Des gestes d’un homme aux courages des femmes

Avec le film l’homme qui répare les femmes, la colère d’Hippocrate le réalisateur Thierry Michel nous offre un film juste, qui raconte l’histoire d’un homme et de toute une population.

Publié le 17.04.2016 de VUILLE VALERIE

Le documentaire raconte l’histoire de Docteur Mukwege internationalement reconnu pour opérer des femmes victimes de violences sexuelles. Sans misérabilisme, en mettant l’accent sur la beauté des hommes et des paysages de la République démocratique du Congo, le réalisateur parvient à amener le spectateur au cœur même de ce pays meurtri.

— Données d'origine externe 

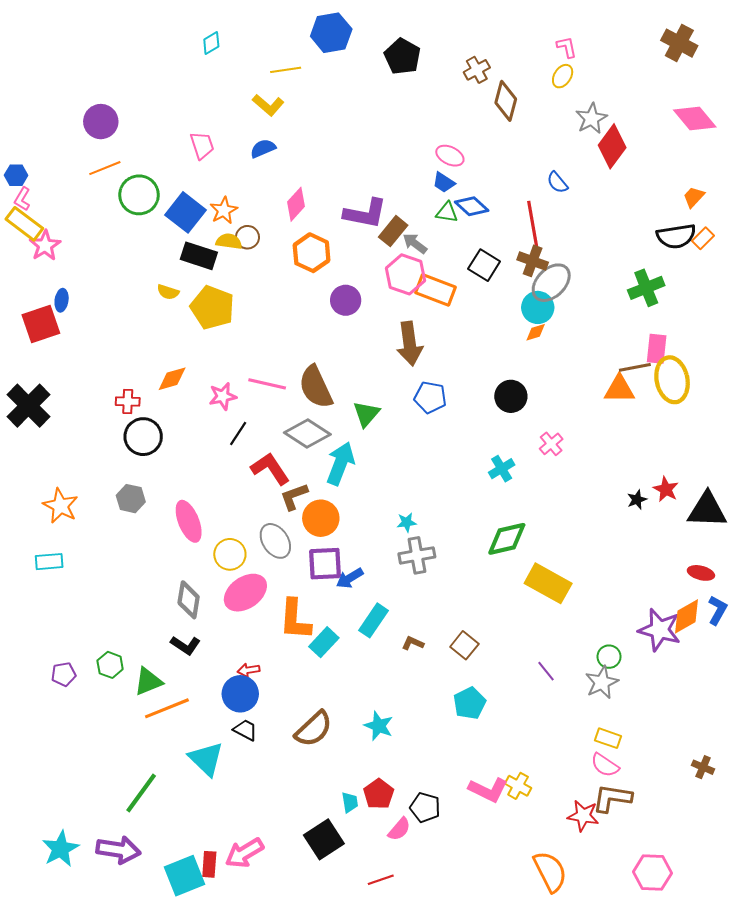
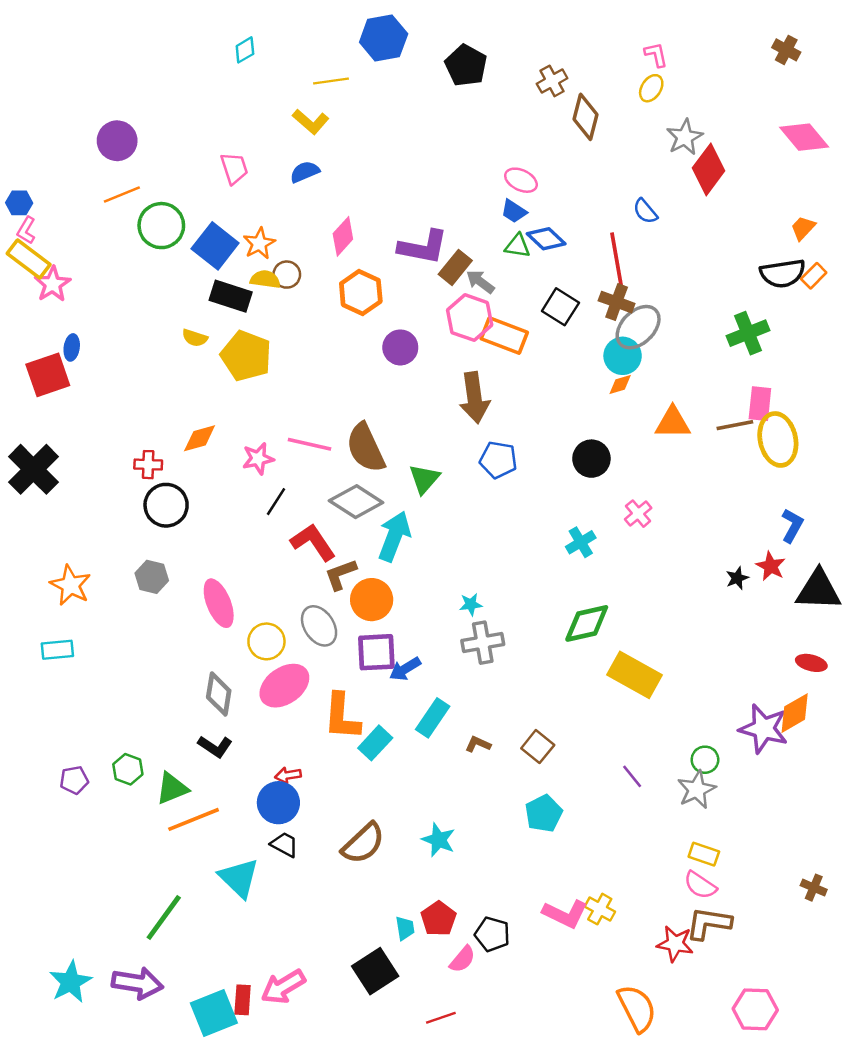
brown cross: (679, 43) -> (786, 50), size x0.7
orange triangle: (619, 389) -> (673, 423), moved
blue L-shape: (717, 610) -> (792, 525), moved

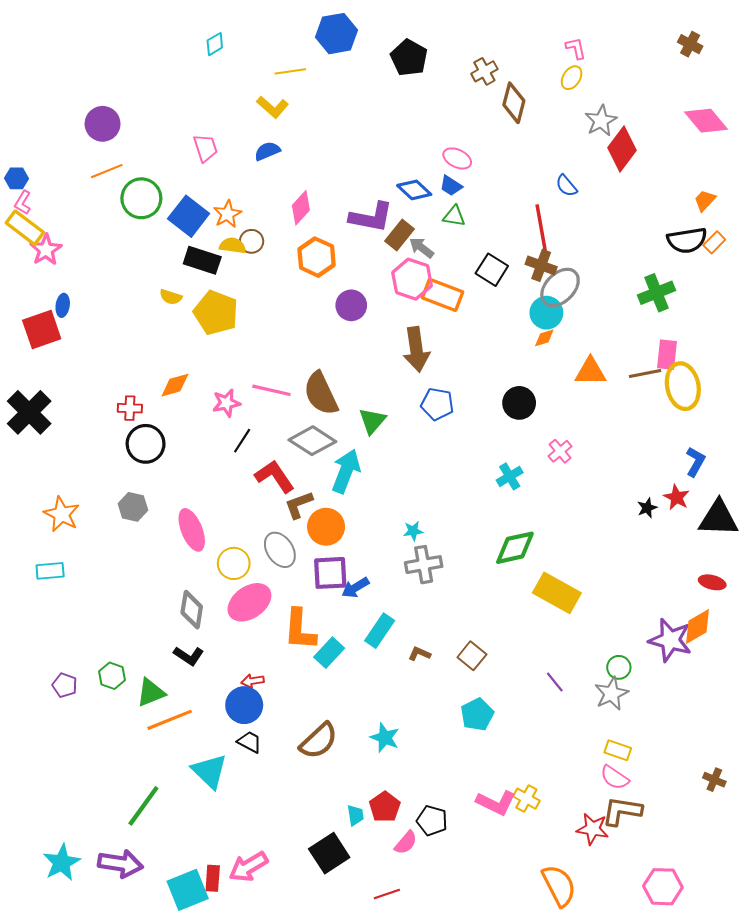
blue diamond: (546, 239) -> (414, 190), moved
purple pentagon: (74, 780) -> (65, 685), turned 30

Tout découle de l’histoire de ce médecin tout d’abord, qui rêvait de devenir pédiatre, mais qui, touché par le sort de ces femmes part en France et devient gynécologue. Il se révèle sincère devant la caméra à la fois engagé et fragile, en racontant sans détour les drames quotidiens. Mais loin d’être la star du film, il met surtout en lumière la remarquable force de ces femmes. C’est elles, qui traversent les villes en portant des sacs aussi lourds qu’elles. C’est elles, qui se battent pour survivre à l’horreur et se reconstruisent. C’est elles, qui illuminées d’espoir persuadent le docteur Mukwege de revenir, alors en exil en Europe après des menaces. En mettant en avant la force de ces femmes et leur importance dans la société congolaise, le film laisse percevoir l’impact que peut avoir ces violences sexuelles sur le pays. Utilisées comme une véritable arme de guerre, elles l’affaiblissent et répandent la terreur. On regrettera cependant que l’analyse de ce phénomène ne soit que sous-entendue.

La puissance des images et des témoignages retrace une réalité poignante, qui est loin d’être uniquement humaine. Pour comprendre, il faut appréhender les enjeux économico-politiques judicieusement amenés dans le film. Traquant le coltan, matériaux servant à la fabrication des appareils électroniques, les militaires et rebelles n’hésitent par à terroriser la population du Kivu (région de l’Est du Congo). Mais plus encore, le film remet également en question la capacité de la justice congolaise et internationale. Les unEs font face à la honte des victimes et de leur famille, qui peinent à dénoncer, mais aussi à la puissance des pressions politiques. Les autres restent muetTEs. L’ONU est en effet présente depuis 15 ans sur le terrain. Plus encore, un rapport contenant 617 actes de violations graves des droits de l’homme est entre les mains des autorités internationales depuis 2010. Pourtant, les seules à se battre restent les femmes du Congo et cet homme, qui tente dans un nouveau souffle d’espoir de persuader les maris, frères et fils de les soutenir.